Top of DATASET RECORDS

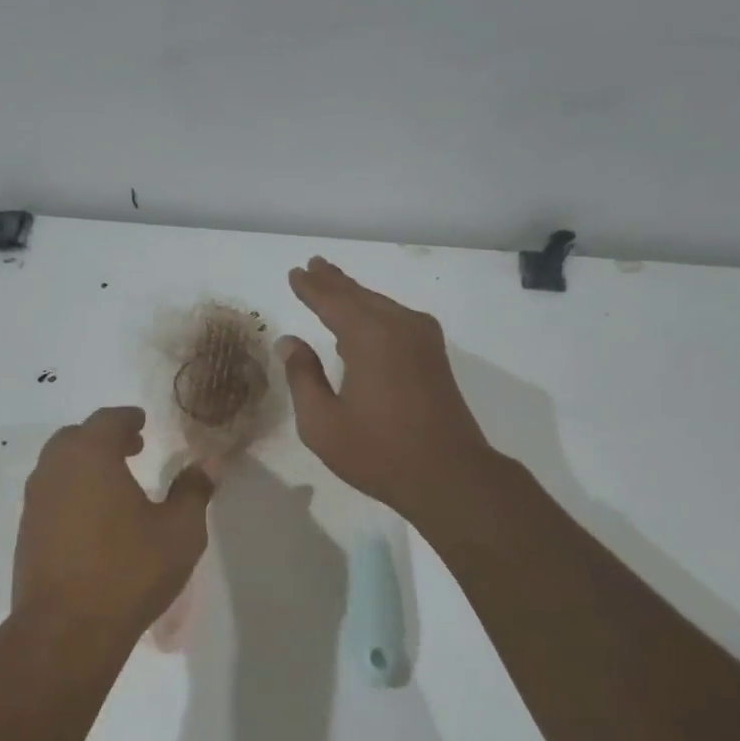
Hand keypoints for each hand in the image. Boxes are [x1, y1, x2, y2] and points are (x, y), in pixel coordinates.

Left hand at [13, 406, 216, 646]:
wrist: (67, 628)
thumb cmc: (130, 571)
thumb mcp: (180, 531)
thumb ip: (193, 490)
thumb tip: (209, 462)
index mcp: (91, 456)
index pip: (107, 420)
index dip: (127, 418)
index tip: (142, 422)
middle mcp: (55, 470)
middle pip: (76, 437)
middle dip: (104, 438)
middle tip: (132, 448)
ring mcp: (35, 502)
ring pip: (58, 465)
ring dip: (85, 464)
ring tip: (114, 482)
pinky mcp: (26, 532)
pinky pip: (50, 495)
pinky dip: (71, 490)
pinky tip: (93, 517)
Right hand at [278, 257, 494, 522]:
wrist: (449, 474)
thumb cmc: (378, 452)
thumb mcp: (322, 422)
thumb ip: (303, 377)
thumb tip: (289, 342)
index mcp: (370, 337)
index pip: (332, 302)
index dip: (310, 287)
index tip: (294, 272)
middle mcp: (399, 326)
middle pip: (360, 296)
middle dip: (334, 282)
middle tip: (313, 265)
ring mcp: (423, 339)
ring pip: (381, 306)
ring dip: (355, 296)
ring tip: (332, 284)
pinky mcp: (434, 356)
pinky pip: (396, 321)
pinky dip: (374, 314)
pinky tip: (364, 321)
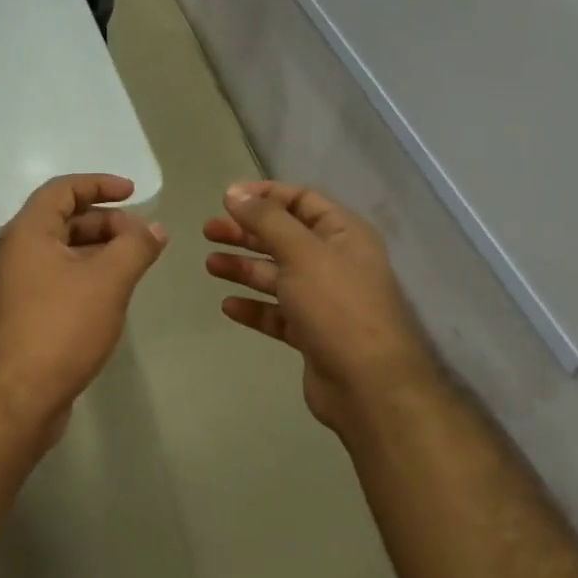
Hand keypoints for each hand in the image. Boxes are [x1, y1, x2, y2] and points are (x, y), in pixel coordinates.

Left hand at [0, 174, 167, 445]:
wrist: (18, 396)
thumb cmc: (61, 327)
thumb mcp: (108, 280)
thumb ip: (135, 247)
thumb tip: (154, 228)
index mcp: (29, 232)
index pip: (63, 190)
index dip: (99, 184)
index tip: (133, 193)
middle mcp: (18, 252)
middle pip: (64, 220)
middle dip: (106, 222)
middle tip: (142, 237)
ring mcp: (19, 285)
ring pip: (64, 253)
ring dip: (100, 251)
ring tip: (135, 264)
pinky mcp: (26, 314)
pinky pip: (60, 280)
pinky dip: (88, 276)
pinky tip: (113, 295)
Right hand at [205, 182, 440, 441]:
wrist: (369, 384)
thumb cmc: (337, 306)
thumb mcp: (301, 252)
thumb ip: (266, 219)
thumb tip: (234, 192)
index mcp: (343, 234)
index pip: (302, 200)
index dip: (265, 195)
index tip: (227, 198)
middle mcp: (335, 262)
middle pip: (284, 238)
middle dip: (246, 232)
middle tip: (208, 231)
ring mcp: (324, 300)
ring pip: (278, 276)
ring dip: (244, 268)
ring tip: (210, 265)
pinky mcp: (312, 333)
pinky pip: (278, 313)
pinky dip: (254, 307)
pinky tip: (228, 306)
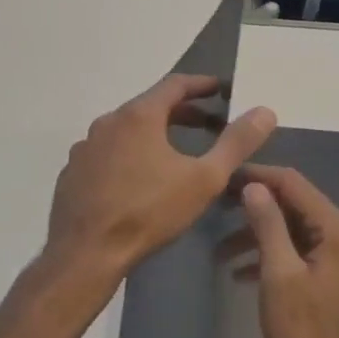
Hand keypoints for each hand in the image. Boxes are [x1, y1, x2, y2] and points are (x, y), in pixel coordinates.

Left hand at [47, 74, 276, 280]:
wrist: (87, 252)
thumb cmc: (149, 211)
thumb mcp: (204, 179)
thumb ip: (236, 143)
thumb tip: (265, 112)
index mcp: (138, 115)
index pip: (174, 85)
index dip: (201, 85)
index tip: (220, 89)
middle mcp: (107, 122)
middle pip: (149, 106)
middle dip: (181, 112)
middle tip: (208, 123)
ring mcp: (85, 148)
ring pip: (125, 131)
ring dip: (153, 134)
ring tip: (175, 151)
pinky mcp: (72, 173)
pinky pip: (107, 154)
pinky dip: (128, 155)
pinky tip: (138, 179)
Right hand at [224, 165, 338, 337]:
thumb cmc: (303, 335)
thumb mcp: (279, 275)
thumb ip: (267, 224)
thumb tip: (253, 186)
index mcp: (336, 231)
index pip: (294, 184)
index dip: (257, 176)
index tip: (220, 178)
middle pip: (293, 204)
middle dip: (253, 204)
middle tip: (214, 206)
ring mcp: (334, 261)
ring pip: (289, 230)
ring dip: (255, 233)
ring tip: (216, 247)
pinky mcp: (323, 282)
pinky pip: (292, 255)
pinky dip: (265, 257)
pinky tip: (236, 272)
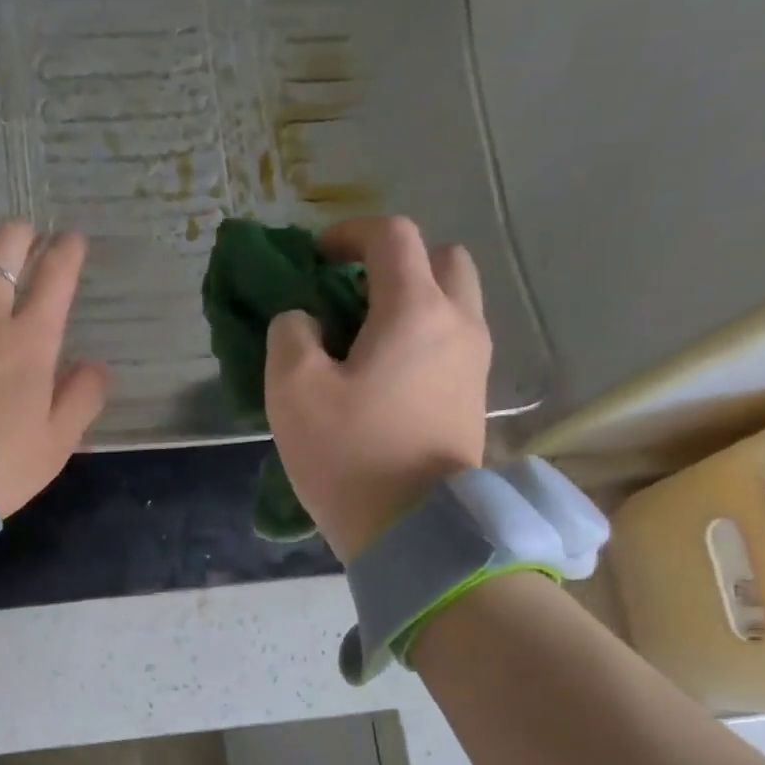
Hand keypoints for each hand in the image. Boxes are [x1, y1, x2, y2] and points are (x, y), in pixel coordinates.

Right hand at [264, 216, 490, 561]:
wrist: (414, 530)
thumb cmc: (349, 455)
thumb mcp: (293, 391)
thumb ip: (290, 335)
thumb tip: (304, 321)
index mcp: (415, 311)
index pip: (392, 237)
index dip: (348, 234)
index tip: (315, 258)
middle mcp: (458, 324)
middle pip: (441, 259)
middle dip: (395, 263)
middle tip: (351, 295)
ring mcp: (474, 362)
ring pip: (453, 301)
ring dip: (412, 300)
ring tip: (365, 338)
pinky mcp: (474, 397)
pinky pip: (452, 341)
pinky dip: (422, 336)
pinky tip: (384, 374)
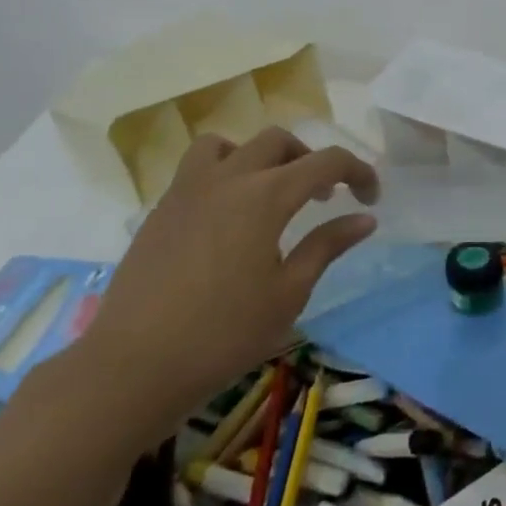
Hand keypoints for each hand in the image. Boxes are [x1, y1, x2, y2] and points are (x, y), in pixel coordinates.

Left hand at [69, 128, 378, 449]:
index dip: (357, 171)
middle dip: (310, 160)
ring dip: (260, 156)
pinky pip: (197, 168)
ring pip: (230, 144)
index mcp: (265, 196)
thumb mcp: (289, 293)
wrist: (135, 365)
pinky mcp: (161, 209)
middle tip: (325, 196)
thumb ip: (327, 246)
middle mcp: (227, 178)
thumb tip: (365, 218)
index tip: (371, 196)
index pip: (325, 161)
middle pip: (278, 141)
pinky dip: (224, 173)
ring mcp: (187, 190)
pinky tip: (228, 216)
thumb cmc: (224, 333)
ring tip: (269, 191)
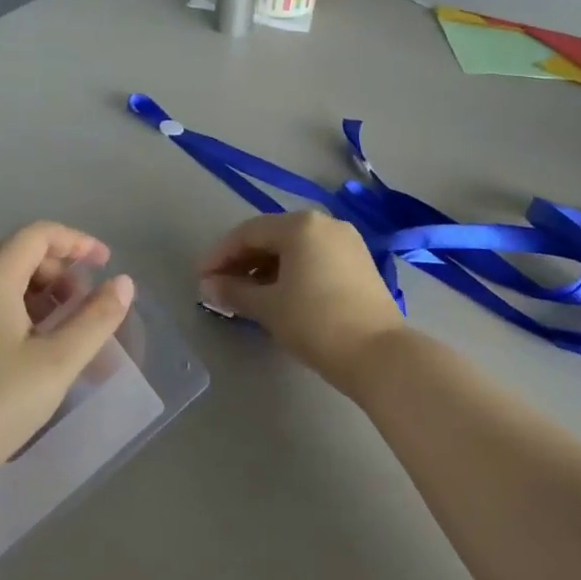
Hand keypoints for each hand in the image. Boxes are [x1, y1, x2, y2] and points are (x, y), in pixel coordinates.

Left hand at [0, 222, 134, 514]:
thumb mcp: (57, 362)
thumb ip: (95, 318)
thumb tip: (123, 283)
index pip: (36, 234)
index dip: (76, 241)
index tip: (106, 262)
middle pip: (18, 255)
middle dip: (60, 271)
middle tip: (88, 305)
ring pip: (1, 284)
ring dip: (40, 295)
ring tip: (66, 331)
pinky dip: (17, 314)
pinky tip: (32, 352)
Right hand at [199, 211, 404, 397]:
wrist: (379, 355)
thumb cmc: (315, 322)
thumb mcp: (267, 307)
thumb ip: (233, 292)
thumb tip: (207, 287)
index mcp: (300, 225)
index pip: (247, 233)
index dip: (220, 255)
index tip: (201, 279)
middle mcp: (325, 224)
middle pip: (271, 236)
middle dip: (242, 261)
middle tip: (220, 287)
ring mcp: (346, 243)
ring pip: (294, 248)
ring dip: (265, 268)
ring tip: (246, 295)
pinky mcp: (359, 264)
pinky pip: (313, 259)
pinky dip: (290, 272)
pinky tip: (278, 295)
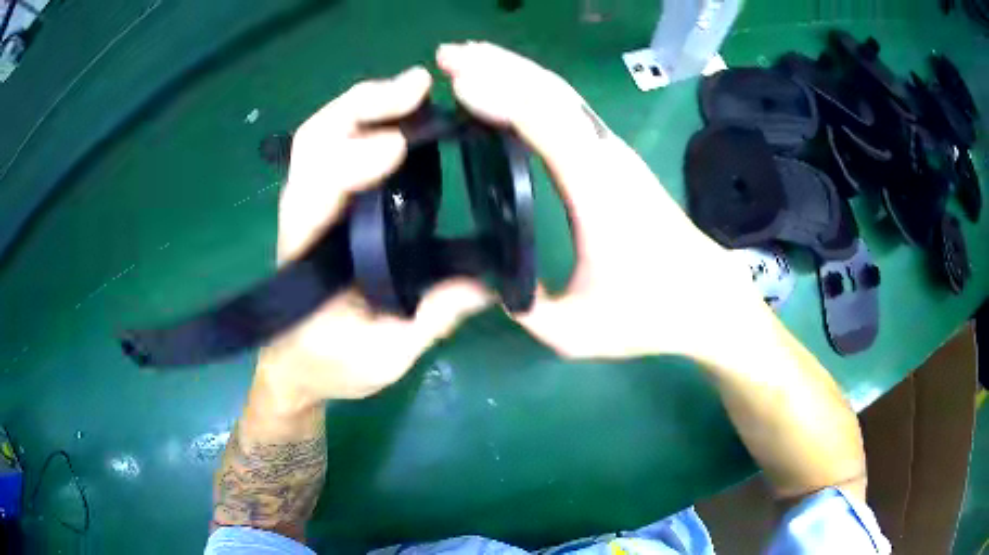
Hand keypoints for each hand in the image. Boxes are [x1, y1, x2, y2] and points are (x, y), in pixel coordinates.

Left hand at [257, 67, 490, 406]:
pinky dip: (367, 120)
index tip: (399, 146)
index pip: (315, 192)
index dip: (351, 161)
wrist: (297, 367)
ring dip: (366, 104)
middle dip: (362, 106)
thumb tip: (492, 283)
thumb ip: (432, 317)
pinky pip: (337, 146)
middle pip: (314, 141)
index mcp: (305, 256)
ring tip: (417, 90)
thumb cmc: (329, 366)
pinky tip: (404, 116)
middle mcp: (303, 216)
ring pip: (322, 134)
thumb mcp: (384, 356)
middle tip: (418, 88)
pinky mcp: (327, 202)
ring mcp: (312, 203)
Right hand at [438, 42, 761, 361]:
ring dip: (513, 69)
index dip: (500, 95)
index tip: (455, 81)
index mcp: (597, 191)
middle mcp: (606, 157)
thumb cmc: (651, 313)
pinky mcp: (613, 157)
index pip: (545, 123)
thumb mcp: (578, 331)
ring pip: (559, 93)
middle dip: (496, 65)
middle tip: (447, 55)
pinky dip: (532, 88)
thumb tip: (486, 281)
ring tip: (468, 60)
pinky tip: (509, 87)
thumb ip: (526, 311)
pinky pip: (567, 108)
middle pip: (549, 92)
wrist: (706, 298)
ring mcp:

Bottom of DATASET RECORDS

(PROBLEM) Above are the records. Copy the lines beginning at the one that has "thumb mcp: (267, 307)" and ending with the one that has "ring dip: (265, 268)", unchanged.

(THE ANSWER)
thumb mcp: (267, 307)
thumb ip: (233, 292)
thumb tip: (207, 287)
index mcp: (300, 225)
index pip: (247, 233)
index dip: (220, 255)
index tip: (201, 279)
middle mcp: (325, 224)
middle pip: (271, 236)
middle dip: (242, 261)
middle tip: (220, 287)
ring mcp: (346, 243)
ring pip: (294, 248)
ring dip: (265, 268)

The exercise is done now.